A healthcare provider can usually diagnose a port-wine stain based entirely upon the history and appearance. In unusual cases, a skin biopsy may be needed to confirm the diagnosis. Depending on the location of the birthmark and other associated symptoms, a physician may choose to order a measurement of intraocular pressure or X-ray of the skull.

An MRI of the brain may be performed (under anesthesia) on infants who have a port-wine stain in the head area in order to check for signs of Sturge–Weber syndrome.

If the port-wine stain is inside the mouth, a provider may check the insides of a newborn baby's throat with a scope to see if there are any changes (growths) other than just the color.

If the port-wine stain is around the eye or on the eyelid, a referral may be made to an optometrist or ophthalmologist for a test of the ocular pressures in that eye. If swelling occurs in the port-wine stain, it may cause vision problems, glaucoma, or blindness.

==Treatment==
Many treatments have been tried for port-wine stains including freezing, surgery, radiation, and tattooing; port-wine stains can also be covered with cosmetics.

Lasers may be able to destroy the capillaries without significant damage to the overlying skin. Lasers and other light sources may therefore be able to reduce the redness of port-wine stains, although there is not enough evidence to recommend one form over another.

For most people in trials of pulsed dye laser, more than 25% of the redness was reduced by laser after one to three treatments.

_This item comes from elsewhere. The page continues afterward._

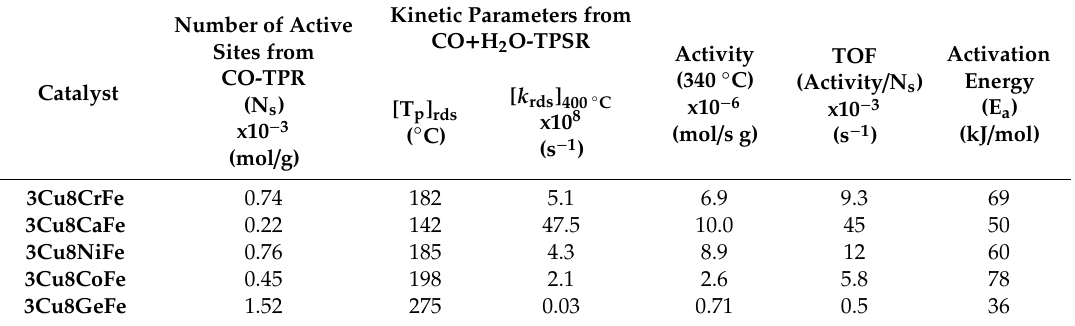
Table 1. Number of catalytic active sites (N s ), the CO 2 evolution peak reduction temperatures ([T p ] rds ), reaction rate constants, [ k rds ] 400 ◦ C from [T p ] rds , SS-WGS activity, TOF and activation energy values of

Adverse effects were rare in these trials, although some people had changes to the color of the skin, especially Chinese people with darker skin. There can be pain, crusting, and blistering in the two weeks after treatment. The trials only followed people for six months, so long-term outcomes are not known. Up to 10 treatments may be necessary for improvement, but complete removal may not result. The use of topical rapamycin as an adjunct to pulsed dye laser may improve results.

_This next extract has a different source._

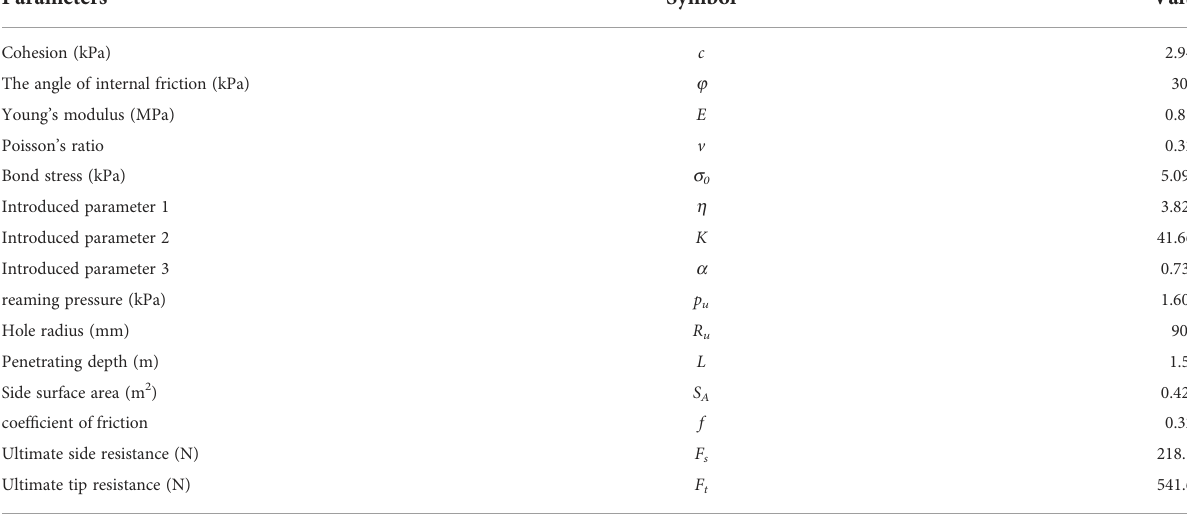
TABLE 2 The parameters for resistance calculation.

Treatment is generally given before one year of age.

==Prognosis==
In the absence of successful treatment, hypertrophy (increased tissue mass) of the stains may cause problems later in life, such as loss of function (especially if the stain is near the eye or mouth), bleeding, and increasing disfigurement. Lesions on or near the eyelid can be associated with glaucoma. If the port-wine stain is on the face or other highly visible part of the body, its presence can also cause emotional and social problems for the affected person.

==Epidemiology==
Studies have recorded an incidence of about 3–5 cases per 1,000 newborn babies.